> **Task objective**:
Return the data below in full and exactly, except that the pictures are dropped.

> **Source data**:
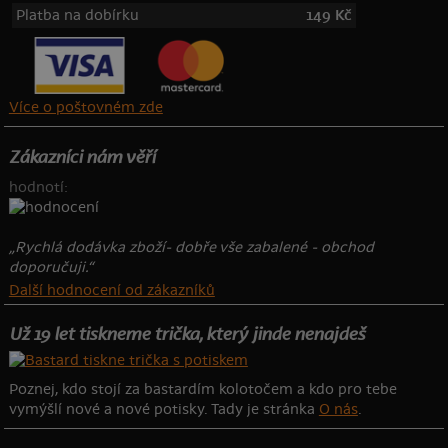
Platba na dobírku
149 Kč
Více o poštovném zde
Zákazníci nám věří
hodnotí:
„Rychlá dodávka zboží- dobře vše zabalené - obchod
doporučuji.“
Další hodnocení od zákazníků
Už 19 let tiskneme trička, který jinde nenajdeš
Poznej, kdo stojí za bastardím kolotočem a kdo pro tebe
vymýšlí nové a nové potisky. Tady je stránka
O nás
.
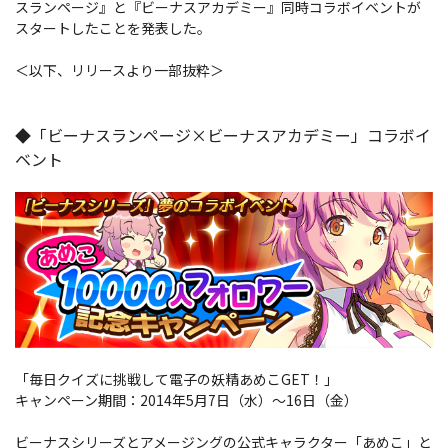
スランページ』と『ビーナスアカデミー』同時コラボイベントが
スタートしたことを発表した。
＜以下、リリースより一部抜粋＞
◆「ビーナスランページ×ビーナスアカデミー」コラボイ
ベント
「毎日クイズに挑戦して電子の妖精あめこGET！」
キャンペーン期間：2014年5月7日（水）～16日（金）
ビーナスシリーズとアメージングの公式キャラクター「あめこ」と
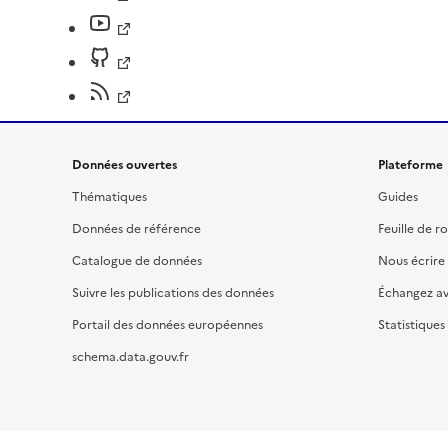
Données ouvertes
Plateforme
Thématiques
Guides
Données de référence
Feuille de r
Catalogue de données
Nous écrire
Suivre les publications des données
Échangez a
Portail des données européennes
Statistiques
schema.data.gouv.fr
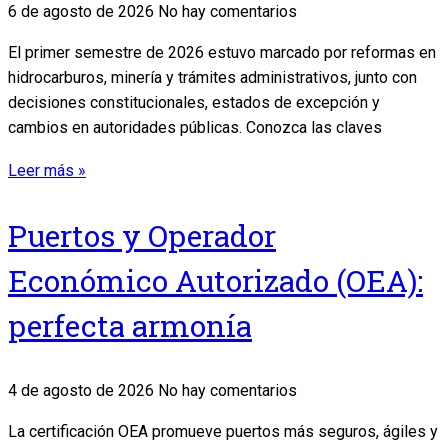
6 de agosto de 2026
No hay comentarios
El primer semestre de 2026 estuvo marcado por reformas en
hidrocarburos, minería y trámites administrativos, junto con
decisiones constitucionales, estados de excepción y
cambios en autoridades públicas. Conozca las claves
Leer más »
Puertos y Operador
Económico Autorizado (OEA):
perfecta armonía
4 de agosto de 2026
No hay comentarios
La certificación OEA promueve puertos más seguros, ágiles y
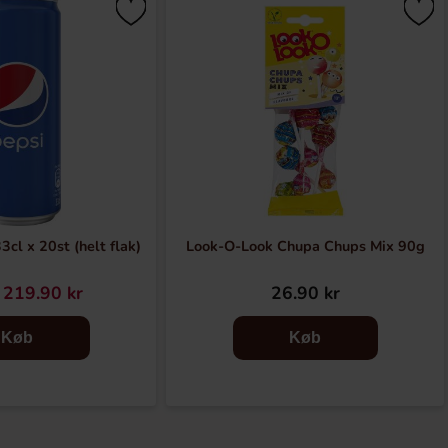
3cl x 20st (helt flak)
Look-O-Look Chupa Chups Mix 90g
219.90 kr
26.90 kr
Køb
Køb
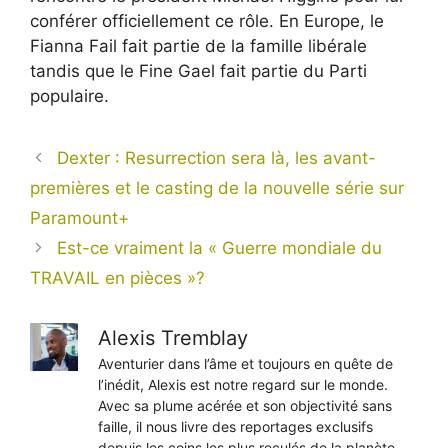
conférer officiellement ce rôle. En Europe, le
Fianna Fail fait partie de la famille libérale
tandis que le Fine Gael fait partie du Parti
populaire.
Dexter : Resurrection sera là, les avant-
premières et le casting de la nouvelle série sur
Paramount+
Est-ce vraiment la « Guerre mondiale du
TRAVAIL en pièces »?
Alexis Tremblay
Aventurier dans l’âme et toujours en quête de
l’inédit, Alexis est notre regard sur le monde.
Avec sa plume acérée et son objectivité sans
faille, il nous livre des reportages exclusifs
depuis les coins les plus reculés de la planète,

> **Result of this task**:
Platba na dobírku
149 Kč
Více o poštovném zde
Zákazníci nám věří
hodnotí:
„Rychlá dodávka zboží- dobře vše zabalené - obchod
doporučuji.“
Další hodnocení od zákazníků
Už 19 let tiskneme trička, který jinde nenajdeš
Poznej, kdo stojí za bastardím kolotočem a kdo pro tebe
vymýšlí nové a nové potisky. Tady je stránka
O nás
.
スランページ』と『ビーナスアカデミー』同時コラボイベントが
スタートしたことを発表した。
＜以下、リリースより一部抜粋＞
◆「ビーナスランページ×ビーナスアカデミー」コラボイ
ベント
「毎日クイズに挑戦して電子の妖精あめこGET！」
キャンペーン期間：2014年5月7日（水）～16日（金）
ビーナスシリーズとアメージングの公式キャラクター「あめこ」と
Données ouvertes
Plateforme
Thématiques
Guides
Données de référence
Feuille de r
Catalogue de données
Nous écrire
Suivre les publications des données
Échangez a
Portail des données européennes
Statistiques
schema.data.gouv.fr
6 de agosto de 2026
No hay comentarios
El primer semestre de 2026 estuvo marcado por reformas en
hidrocarburos, minería y trámites administrativos, junto con
decisiones constitucionales, estados de excepción y
cambios en autoridades públicas. Conozca las claves
Leer más »
Puertos y Operador
Económico Autorizado (OEA):
perfecta armonía
4 de agosto de 2026
No hay comentarios
La certificación OEA promueve puertos más seguros, ágiles y
3cl x 20st (helt flak)
Look-O-Look Chupa Chups Mix 90g
219.90 kr
26.90 kr
Køb
Køb
conférer officiellement ce rôle. En Europe, le
Fianna Fail fait partie de la famille libérale
tandis que le Fine Gael fait partie du Parti
populaire.
Dexter : Resurrection sera là, les avant-
premières et le casting de la nouvelle série sur
Paramount+
Est-ce vraiment la « Guerre mondiale du
TRAVAIL en pièces »?
Alexis Tremblay
Aventurier dans l’âme et toujours en quête de
l’inédit, Alexis est notre regard sur le monde.
Avec sa plume acérée et son objectivité sans
faille, il nous livre des reportages exclusifs
depuis les coins les plus reculés de la planète,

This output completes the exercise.